Lucy and I enlisted the help of family to ferry us and all the stuff I thought was so important to lug along. My sister kindly assisted me for the Asheville to Minneapolis leg and my father and mother squished in to drive from Minneapolis to Butte (same distance for each leg incidentally). My poor mom became a human wedge when we used her body to prop bags and boxes so they would not fly into the front or out the side. You could not see her when looking in the car, just the boxes and bags that covered her.
Our first goal was to make it to Glendive to meet up with Keith. Minneapolis to Glendive is about 11 hours. We reached Glendive on Friday afternoon after a stop at the North Dakota badlands Painted Canyon and Theodore Roosevelt National Grasslands: a vast brown, rust, and sage vista after miles of ND farmland.
In Glendive, we got to work immediately. Keith’s rancher friend invited us out to move 80 cattle across a grassy stretch and road down to a little creek (pronounced “crick”). Rancher Tim, his wife Amy, Keith and I loaded up at 5:45 Saturday morning. Tim had risen even earlier to saddle the horses and load them into the horse trailer. The early hours and massive amount of work required to run a ranch rubs a little reality into the idealistic vision of cattle ranching. This is hard work.
After unloading the horses, Rancher Tim told me to hop on Stormy, a large, white-gray horse. While standing on the ground the stirrups for Stormy were at my eye level. I, for a moment, envisioned if it were at all possible to do the splits while standing. While I was envisioning the impossible, I felt myself lifted like a bag of feed and the next thing I knew, Stormy and I were ready to ride. Rancher Tim wasn’t messing around.

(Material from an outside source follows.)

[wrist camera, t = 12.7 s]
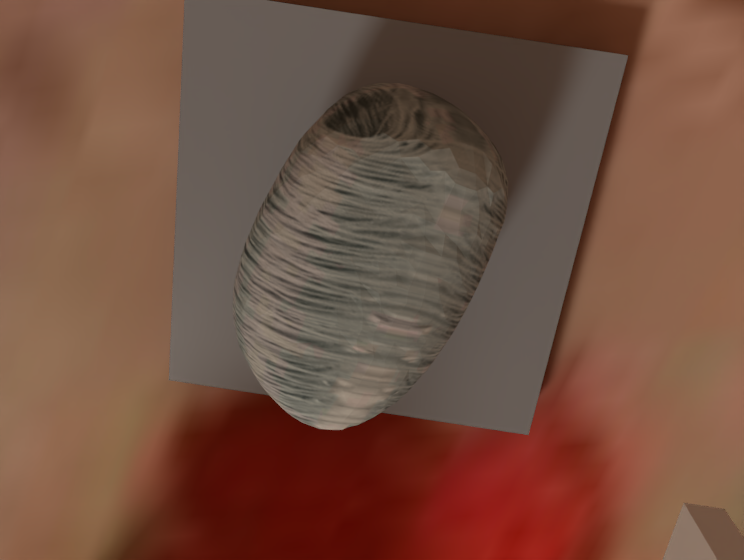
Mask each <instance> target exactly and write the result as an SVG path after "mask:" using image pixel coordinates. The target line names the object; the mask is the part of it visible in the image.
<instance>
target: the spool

So now we are home. Keith is back in classes and we are settling in to life in Butte once again. Montana still has so much for us to explore before we leave here. Last week we visited Bannack State Park, a ghost town that once had at least a couple thousand citizens and now only has 50 buildings, sans citizens. A former mining town gone bust. I guess there are many of those sorts of town around here. In addition, we still haven’t visited Yellowstone or Glacier and that is on our list of things to explore. In the meantime, there is a Master’s degree to get and work to be done. We are feeling welcomed home.